HONEY, a sweet vegetable juice, collected by the bees from the flowers of various plants, and deposited in the cells of the comb; from which it is extracted either by spontaneous percolation through a sieve in a warm place, the comb being separated and laid thereon, or by expression. That which runs spontaneously is purer than that which is expressed, a quantity of the wax and other matters being forced out along with it by the pressure. The best sort of honey is of a thick consistency, a whitish colour inclining to yellow, an agreeable smell, and pleasant taste: both the colour and flavour are said to differ in some degree, according to the plants which the bees collect it from. It is supposed that honey is merely the juice of the flower perspiring, and becoming inspissated thereon, and that the bee takes it up with its proboscis, and carries it to be deposited in its waxen cells, with which the young bees are to be fed in summer, and the old ones in winter; but it is certain, that honey can be procured by no other method of collecting this juice than by the bees. The honey wrought by the young bees, and that which is permitted to run from the comb without heat or pressure, is white and pure, and called virgin honey. The honey of old bees, and that which is forced from the comb by heat or pressure, is yellow, from the wax. Honey produced where the air is clear and hot, is better than that where the air is variable and cold.—The honey of Narbonne in France, where rosemary abounds, is said to have a very manifest flavour of that plant, and to be imitable
by adding to other honey an infusion of rosemary flowers.

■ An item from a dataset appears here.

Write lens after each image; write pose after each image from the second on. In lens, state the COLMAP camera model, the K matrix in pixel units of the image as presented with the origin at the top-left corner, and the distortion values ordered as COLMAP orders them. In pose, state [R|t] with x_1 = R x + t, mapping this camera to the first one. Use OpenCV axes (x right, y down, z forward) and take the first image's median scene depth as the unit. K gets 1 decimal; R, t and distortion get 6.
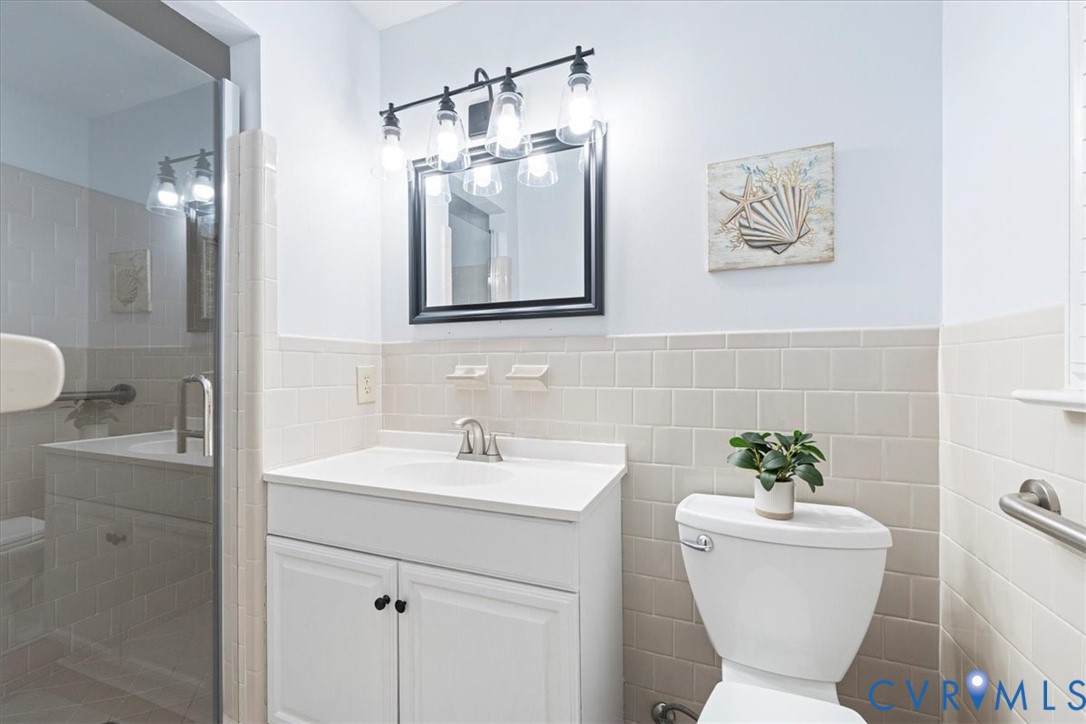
lens RADIAL K [[430.6, 0, 545.5], [0, 430.6, 368.6], [0, 0, 1]] dist [-0.008004, -0.000351]
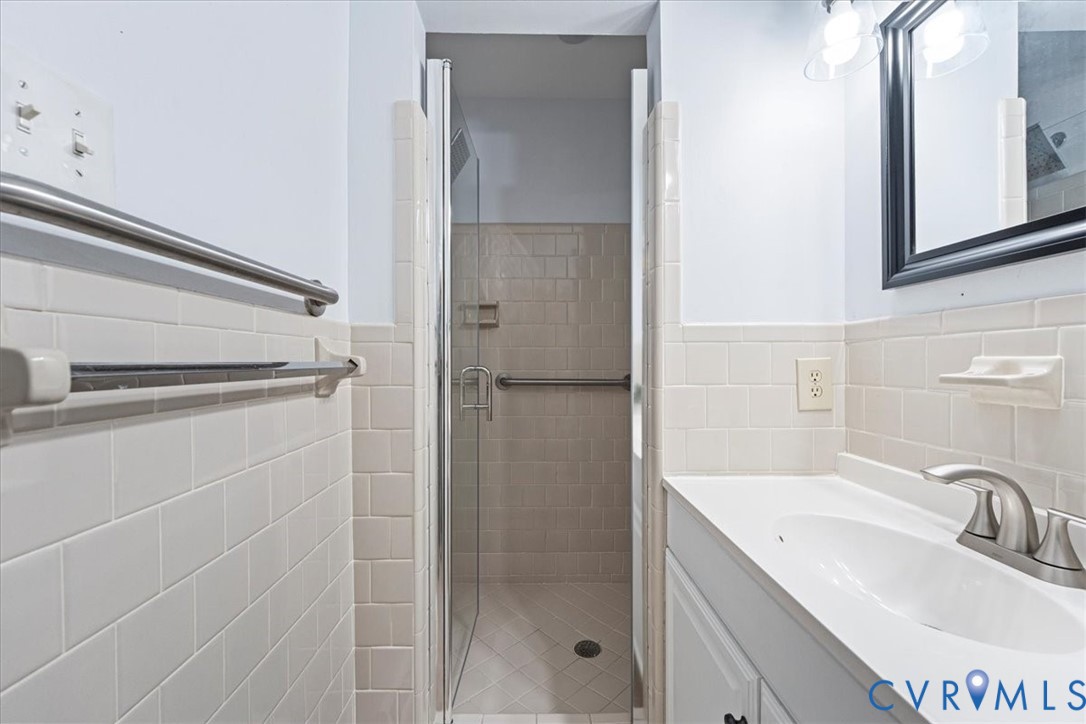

Honey, considered as a medicine, is a very useful detergent and aperient, powerfully dissolving viscid juices, and promoting the expectoration of tough phlegm. In some particular constitutions it has an inconvenience of griping, or of proving purgative, which is said to be in some measure prevented by previously boiling the honey. This, however, with all constitutions, is by no means effectual; and the circumstance mentioned has had so much weight with the Edinburgh college, that they do not now employ it in any preparation, and have entirely rejected the mella medicata, substituting syrups in their place: but there can be no doubt that honey is very useful in giving form to different articles, although there be some individuals with whom it may disagree. In order, however, to obtain the good effects of the honey itself, it must be used to a considerable extent, and as an article of diet. The following remarkable instances of the good effects of honey in some asthmatic cases, given by Mr Monro in his Medical and Pharmaceutical Chemistry, deserve to be here inserted. "The late Dr John Hume, one of the commissioners of the sick and hurt of the royal navy, was for many years violently afflicted with the asthma. Having taken many medicines without receiving relief, he at last resolved to try the effects of honey, having long had a great opinion of its virtues as a pectoral. For two or three years he ate some ounces of it daily, and got entirely free of his asthma, and likewise of a gravelly complaint with which he had long been afflicted. About two years after he had recovered his health, when he was fitting one day in the office for the sick and hurt, a person labouring under a great difficulty of breathing, who looked as if he could not live many days, came to him, and asked him by what means he had been cured of his asthma? Dr Hume told him the particulars of his own case, and mentioned to him the means by which he had found relief. For two years after he heard nothing of this person, who was a stranger to him, and had seemed so bad that he did not imagine he could have lived many days, and therefore had not even asked him who he was; but at the end of that period, a man seemingly in good health, and decently dressed, came to the sick and hurt office, and returned him thanks for his cure, which he assured him had been entirely brought about by the free use of honey."